What are Canadian Etiquette Expectations at School?

Noisy classrooms, students who arrive late to class, and students who are disrespectful are some examples of bad etiquette. This behaviour can create a difficult learning environment for everyone.

Below are some tips for how to act when you arrive and leave your classroom, when you communicate with other students, teachers, and how to be respectful during the class.

Arriving & Leaving Class

On Being Late for Class

Lateness is generally considered rude. If you are late for a class, enter as quietly as possible, and take a seat near the door. You may want to apologize to your teacher after class, and offer a truthful explanation if you have one (e.g. “Sorry, the streetcar broke down.”).

Leaving Early

If you need to leave the class early, plan ahead by taking a seat near the door to avoid disrupting the class, and tell your teacher you have to leave early. If you need to leave early on a regular basis, offer an explanation to your teacher.

Missing a Class

If you have to miss a class and know ahead of time, you may want to let your teacher know. If you do not know in advance, you may want to let your teacher know why you missed the class. "Sorry I missed the class on Thursday, I had a medical appointment." Most teachers will allow students to miss an occasional class, but if you miss many classes, your grades may suffer.

Elevator Disasters

Watch your backpack! If you don't remove it in the elevator, it may wind up in someone's face or spill someone's hot drink. People in wheelchairs are particularly at risk from backpacks. You should let people off the elevator before you get on it. Let people with mobility devices (e.g. wheelchairs) on first, especially on crowded elevators. If you see that someone is almost about to enter the elevator, hold the door until they arrive.

Interacting With Students

Talking to Other Students

If you don't chat with others in your class, they might think you are shy, or unfriendly. Having a good relationship with other students can help you learn better. For example, you may be able to form a study group or practice a new language with other students you meet in class.

Excluding Classmates

Classes that require a lot of group work can sometimes cause conflict. You should remember that not everyone has the same abilities, and making use of a student’s strengths can reduce conflict in a group.

Talking During Class

If you talk during class to other students, it is considered rude. Whether you are having a private conversation about your excitement with the lecture or talking about plans for the weekend, your teacher will not know. They will assume you are not paying attention.

Greetings in the Hall

Some cultures may consider the absence of a short conversation rude, but here often a wave is enough.

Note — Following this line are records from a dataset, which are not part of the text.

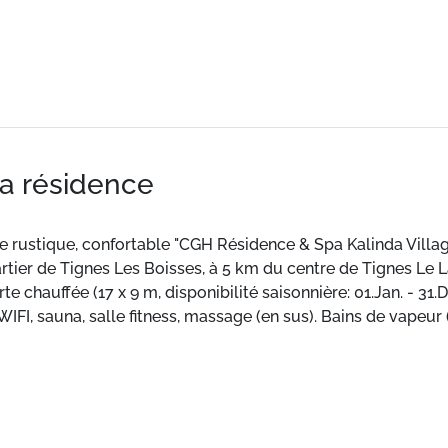
la résidence
e rustique, confortable "CGH Résidence & Spa Kalinda Villag
tier de Tignes Les Boisses, à 5 km du centre de Tignes Le L
chauffée (17 x 9 m, disponibilité saisonnière: 01.Jan. - 31.De
WIFI, sauna, salle fitness, massage (en sus). Bains de vapeur
sèche-linge (en commun, en sus), appareil de séchage de chau
nsion: hauteur 190 cm. Supermarché 4 km, restaurant 50 m, 
f (18 trous) 6.5 km, télécabine 100 m, pistes de ski 100 m.
 (Espace Killy). Veuillez noter: équipement pour bébés sur d
n. La photo ne montre qu’un exemple de location de vacance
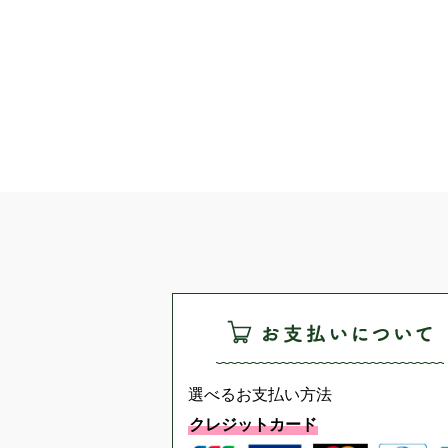
選べるお支払い方法
クレジットカード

You may want to follow-up with a basic greeting (e.g. “Hi, how are you?”).

Blind & Low Vision Assistance

If you see someone struggling to do something because they are blind or have low vision, ask them if they require help before giving it. Touching anyone without permission is generally not welcome.

Deaf Culture

If you are speaking to someone who is deaf or hard of hearing, don't cover your mouth or put your head down, so they can see what you are saying.

Interacting With Your Teacher

Some teachers are more formal than others. If your teacher invites you to use his or her first name then it is OK.

Special Accommodations

Some teachers are more generous than others in giving extensions or other accommodations. If you need an accommodation for a legitimate reason, you should ask for one.

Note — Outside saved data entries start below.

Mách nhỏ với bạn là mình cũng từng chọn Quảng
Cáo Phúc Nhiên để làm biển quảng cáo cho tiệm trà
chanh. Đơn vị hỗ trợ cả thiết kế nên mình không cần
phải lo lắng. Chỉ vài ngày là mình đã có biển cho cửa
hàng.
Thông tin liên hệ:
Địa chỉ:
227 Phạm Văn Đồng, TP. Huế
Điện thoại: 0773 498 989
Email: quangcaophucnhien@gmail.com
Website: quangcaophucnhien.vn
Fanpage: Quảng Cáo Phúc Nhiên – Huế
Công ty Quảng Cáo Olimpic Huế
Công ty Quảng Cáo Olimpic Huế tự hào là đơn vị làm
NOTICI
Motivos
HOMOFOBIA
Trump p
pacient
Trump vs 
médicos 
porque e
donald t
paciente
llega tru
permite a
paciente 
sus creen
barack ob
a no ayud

Anger, Gratitude, Disbelief & Other Emotional States

If you have a strong emotion that you want to share with your teacher, it is best to do this in the teacher's office and not during class. If you have questions about whether this is a good idea or how to do this, you may want to discuss this with a counsellor.

During The Class

Sleeping in Class

Some students have difficult work and transportation schedules, which may make falling asleep in class a possibility. Avoid sleeping in classes. It is considered rude, insulting to the teacher and disruptive to the class (even if you don't snore). It’s also a waste of your money!

Reading in Class

If you are reading material unrelated to class during a lecture (e.g. a newspaper or text messages), it is disrespectful and distracting.

Eating in Class

If the teacher permits eating and/or drinking during class, then make sure you do this quietly and clean up after yourself. You generally need to seek permission for this at the beginning of the term since this may be against school policy.

Cell Phones

Cell phones should be turned off during class. If you forget, apologize. If you must take the call due to an emergency, do not answer it until you exit the class.

Participating in Class

You will be expected to participate in most classes even if you aren't receiving credit for them. Participating in class helps you learn the material. Find a balance that doesn't make you someone who takes over discussion or lets others carry the show without your contribution.

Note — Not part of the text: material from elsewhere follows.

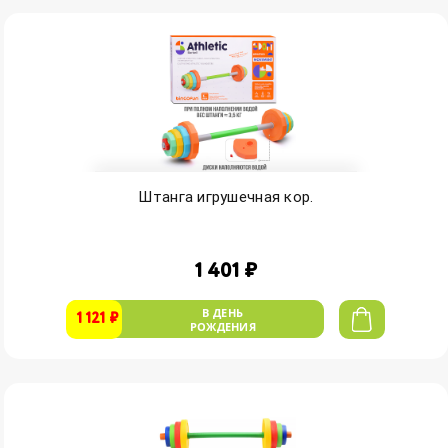
Штанга игрушечная кор.
1 401 ₽
В ДЕНЬ
1 121 ₽
РОЖДЕНИЯ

Commenting On Others' Comments

If you are asked to comment on what other classmates say, keep it limited to the context. Avoid anything that can be seen as insulting or personal.

Using The TTY Phone

The TTY phone is for the use of deaf students. Deaf students can't make use of the other phones so if there is a TTY phone in your class, they should get priority in using these phones.

Contributed by Susan Qadeer, a personal and career counsellor with decades of experience. Susan currently works with college students.